● **QUESTÃO 1**: Segundo o excerto, que receitas anuais podem vir do mecanismo de ajustamento de carbono nas fronteiras e da nova taxa sobre o digital?
● **QUESTÃO 2**: Liste todas as pessoas citadas pelo nome no excerto.
● **QUESTÃO 3**: Reproduza sem alterações o trecho do excerto desde "Transição justa" até "deixado para trás.".

Quando sair de casa, respire fundo. Até 2030, a previsão é que milhões de árvores sejam plantadas em áreas florestais, mas também em contexto de requalificação urbana, aumentando a qualidade de vida das populações e ajudando a combater a poluição. Espera-se “cidades mais inteligentes, voltadas para a saúde e bem-estar das pessoas”, descreve a socialista Sara Cerdas, que foi uma das negociadoras do programa europeu de saúde para 2021-2027.

Isto também se vai reflectir na área da mobilidade. Algumas pistas já começam a despontar nas últimas décadas, como as ciclovias e zonas pedonais que irradiam por várias cidades. Além de se facilitarem os modos de mobilidade suave - a mobilidade não-motorizada -, espera-se que mais cidades tenham “uma rede de transportes públicos a sério”, lança Marisa Matias. Também Sandra Pereira, do PCP, acredita que medidas como a introdução do passe social único em cidades como Porto e Lisboa são um bom ponto de referência, contribuindo para a redução do transporte particular, “além de, socialmente, ser uma medida justa”. 

A redução dos combustíveis fósseis, contudo, deverá ser mais lenta do que se esperava, seja devido à demora da UE em acabar com os subsídios para combustíveis fósseis - “grande parte da energia na Europa ainda vem de combustíveis fósseis”, recorda Francisco Guerreiro -, seja pelo atraso na investigação e desenvolvimento de combustíveis mais amigos do ambiente, como o “hidrogénio verde”. “Espero que em 2030 não haja carros a diesel a circular”, avança Sara Cerdas. Quem quiser continuar a usar carro poderá mudar para um híbrido ou um eléctrico. E se acabei de comprar um carro a diesel? Serão precisos (e disponibilizados, como já acontece) “subsídios para auxiliar a transição” - e os recursos para estes encargos com a transição verde poderão vir de um mecanismo de ajustamento de carbono nas fronteiras e de uma nova taxa sobre o digital, previstos pela Comissão Europeia, que podem significar receitas na ordem dos 13 a 15 mil milhões de euros anuais no Orçamento da UE.

A aviação é outro enorme desafio. Aguarda-se também aqui por “combustíveis mais limpos”, que permitam reduzir a pegada ecológica dos voos. Para Marisa Matias, do BE, é urgente acabar de vez com as quotas de voo que levaram a que, no pico das medidas de combate à pandemia, houvesse “aviões a voar vazios para poderem continuar a actividade”. Há ainda a questão do transporte de mercadorias, onde a eurodeputada acredita que é possível fazer muito mais para “retirar do ar o que se pode levar por terra”. Existem ainda outras vias de mudança: Sara Cerdas, do PS, dá o exemplo de França, que em Abril decidiu banir voos internos que possam ser substituídos por viagens directas de comboio com uma duração até 2h30 (com excepção de voos de ligação). 

Todos os caminhos vão dar à mesma urgência: mais investimento na ferrovia.

Transição justa

Se trabalha num sector altamente poluente, é possível que em 2031 o seu emprego tenha mudado radicalmente. Talvez se mantenha na mesma empresa, mas a sua actividade terá mudado para áreas mais sustentáveis, como as energias renováveis. Como se viu nos casos da refinaria de Matosinhos ou a central de Sines, estes processos ainda não estão plenamente esclarecidos e a requalificação dos trabalhadores não tem sido imediata, mas a intenção é que ninguém seja deixado para trás.

● **DADOS FORNECIDOS**:
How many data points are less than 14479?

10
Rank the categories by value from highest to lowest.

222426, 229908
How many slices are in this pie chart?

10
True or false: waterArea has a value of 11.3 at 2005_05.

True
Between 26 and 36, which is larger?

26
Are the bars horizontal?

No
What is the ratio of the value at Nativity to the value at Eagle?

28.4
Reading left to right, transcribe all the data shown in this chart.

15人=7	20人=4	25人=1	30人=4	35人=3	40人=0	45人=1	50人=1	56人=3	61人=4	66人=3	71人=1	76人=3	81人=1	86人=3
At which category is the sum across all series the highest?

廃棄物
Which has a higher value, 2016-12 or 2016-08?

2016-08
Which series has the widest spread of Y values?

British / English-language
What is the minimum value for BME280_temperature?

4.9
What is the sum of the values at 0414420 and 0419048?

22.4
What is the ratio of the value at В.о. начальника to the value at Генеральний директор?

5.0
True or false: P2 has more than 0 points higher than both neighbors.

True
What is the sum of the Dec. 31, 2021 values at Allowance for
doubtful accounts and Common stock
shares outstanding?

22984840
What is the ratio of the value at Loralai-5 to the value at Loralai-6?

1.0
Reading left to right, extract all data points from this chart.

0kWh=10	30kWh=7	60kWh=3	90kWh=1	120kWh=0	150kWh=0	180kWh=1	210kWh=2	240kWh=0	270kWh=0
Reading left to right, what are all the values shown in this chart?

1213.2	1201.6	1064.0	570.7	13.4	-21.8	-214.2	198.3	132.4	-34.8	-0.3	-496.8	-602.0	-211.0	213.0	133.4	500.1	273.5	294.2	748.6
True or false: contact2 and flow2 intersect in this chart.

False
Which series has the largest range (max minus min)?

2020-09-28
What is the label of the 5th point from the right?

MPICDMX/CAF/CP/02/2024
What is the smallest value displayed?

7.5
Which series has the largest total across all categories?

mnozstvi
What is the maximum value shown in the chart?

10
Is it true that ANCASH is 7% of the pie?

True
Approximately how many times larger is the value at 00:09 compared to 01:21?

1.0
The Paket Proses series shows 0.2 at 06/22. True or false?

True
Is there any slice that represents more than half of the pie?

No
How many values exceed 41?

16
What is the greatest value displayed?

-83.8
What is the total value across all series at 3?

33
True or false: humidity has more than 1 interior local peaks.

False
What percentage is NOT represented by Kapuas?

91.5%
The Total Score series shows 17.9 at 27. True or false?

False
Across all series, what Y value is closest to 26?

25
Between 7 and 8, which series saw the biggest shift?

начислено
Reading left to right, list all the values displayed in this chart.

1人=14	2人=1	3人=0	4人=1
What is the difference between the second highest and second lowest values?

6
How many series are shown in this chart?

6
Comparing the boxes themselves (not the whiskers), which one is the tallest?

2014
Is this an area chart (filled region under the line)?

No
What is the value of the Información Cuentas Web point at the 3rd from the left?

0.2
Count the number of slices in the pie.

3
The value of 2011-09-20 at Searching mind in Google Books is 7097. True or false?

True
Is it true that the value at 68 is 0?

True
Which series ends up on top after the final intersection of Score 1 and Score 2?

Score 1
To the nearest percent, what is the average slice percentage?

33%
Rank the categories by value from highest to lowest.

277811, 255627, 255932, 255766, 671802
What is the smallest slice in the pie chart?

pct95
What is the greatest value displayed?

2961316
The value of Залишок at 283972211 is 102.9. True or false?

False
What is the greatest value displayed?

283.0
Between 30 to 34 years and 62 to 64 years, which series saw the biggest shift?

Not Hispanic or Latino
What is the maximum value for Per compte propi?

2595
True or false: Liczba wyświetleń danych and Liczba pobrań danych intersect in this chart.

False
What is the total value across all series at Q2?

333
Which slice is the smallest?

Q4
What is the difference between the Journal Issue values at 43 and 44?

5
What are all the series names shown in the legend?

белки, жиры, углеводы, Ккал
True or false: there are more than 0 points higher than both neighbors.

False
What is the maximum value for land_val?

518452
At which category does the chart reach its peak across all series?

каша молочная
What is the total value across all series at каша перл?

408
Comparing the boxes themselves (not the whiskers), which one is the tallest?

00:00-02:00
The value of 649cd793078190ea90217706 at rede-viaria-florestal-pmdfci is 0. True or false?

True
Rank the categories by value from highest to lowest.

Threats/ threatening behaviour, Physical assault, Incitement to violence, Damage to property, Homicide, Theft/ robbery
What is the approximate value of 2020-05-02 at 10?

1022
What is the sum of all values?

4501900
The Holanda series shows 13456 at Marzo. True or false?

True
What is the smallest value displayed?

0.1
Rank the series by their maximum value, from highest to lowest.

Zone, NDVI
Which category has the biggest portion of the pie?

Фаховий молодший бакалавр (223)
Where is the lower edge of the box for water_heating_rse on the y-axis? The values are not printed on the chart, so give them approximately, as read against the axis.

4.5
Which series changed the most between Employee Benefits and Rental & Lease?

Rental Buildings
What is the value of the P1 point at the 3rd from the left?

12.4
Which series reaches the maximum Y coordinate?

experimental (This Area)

● **A SUA RESPOSTA 1**: Receitas na ordem dos 13 a 15 mil milhões de euros anuais no Orçamento da UE.

● **A SUA RESPOSTA 2**: Sara Cerdas, Marisa Matias, Sandra Pereira, Francisco Guerreiro

● **A SUA RESPOSTA 3**:
Transição justa

Se trabalha num sector altamente poluente, é possível que em 2031 o seu emprego tenha mudado radicalmente. Talvez se mantenha na mesma empresa, mas a sua actividade terá mudado para áreas mais sustentáveis, como as energias renováveis. Como se viu nos casos da refinaria de Matosinhos ou a central de Sines, estes processos ainda não estão plenamente esclarecidos e a requalificação dos trabalhadores não tem sido imediata, mas a intenção é que ninguém seja deixado para trás.